DATASET RECORDS:
■ ■ ■ ■ ■ ■ ■
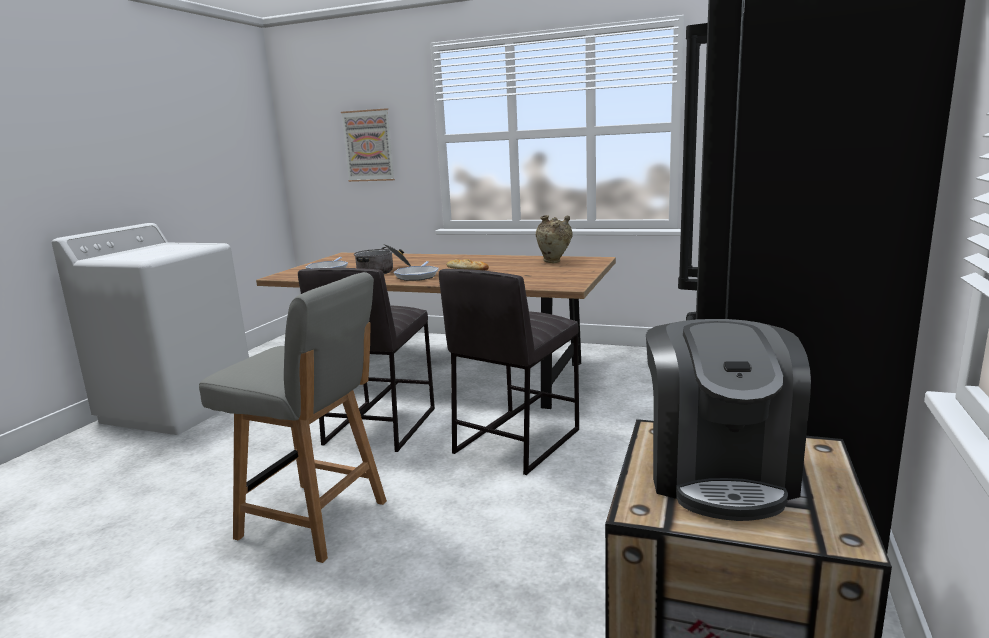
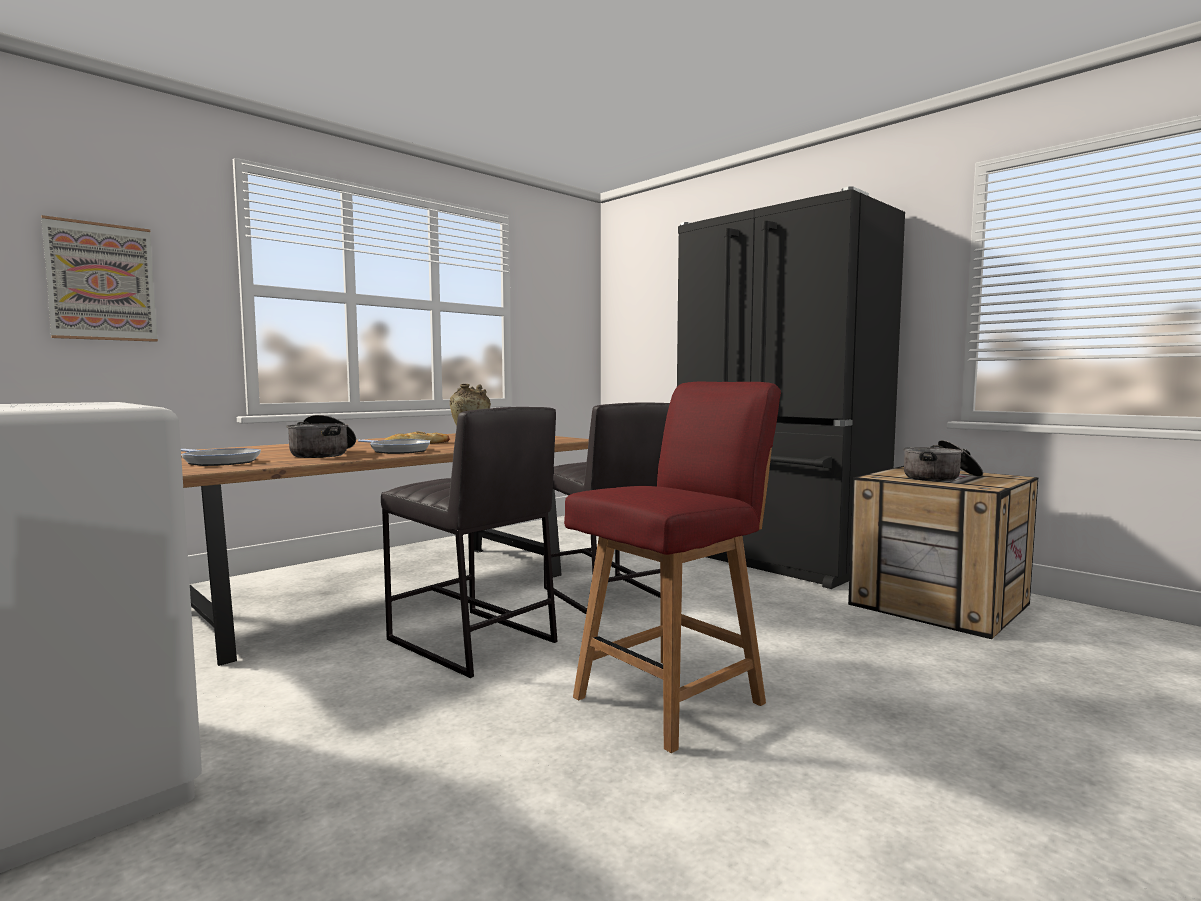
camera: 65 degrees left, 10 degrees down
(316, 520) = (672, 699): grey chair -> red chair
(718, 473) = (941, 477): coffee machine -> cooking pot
■ ■ ■ ■ ■ ■ ■
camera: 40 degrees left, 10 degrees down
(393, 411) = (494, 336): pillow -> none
■ ■ ■ ■ ■ ■ ■
REQUIRED WORK: Look through the material for "left". Copy each line that has it.

RESPONSE:
camera: 65 degrees left, 10 degrees down
camera: 40 degrees left, 10 degrees down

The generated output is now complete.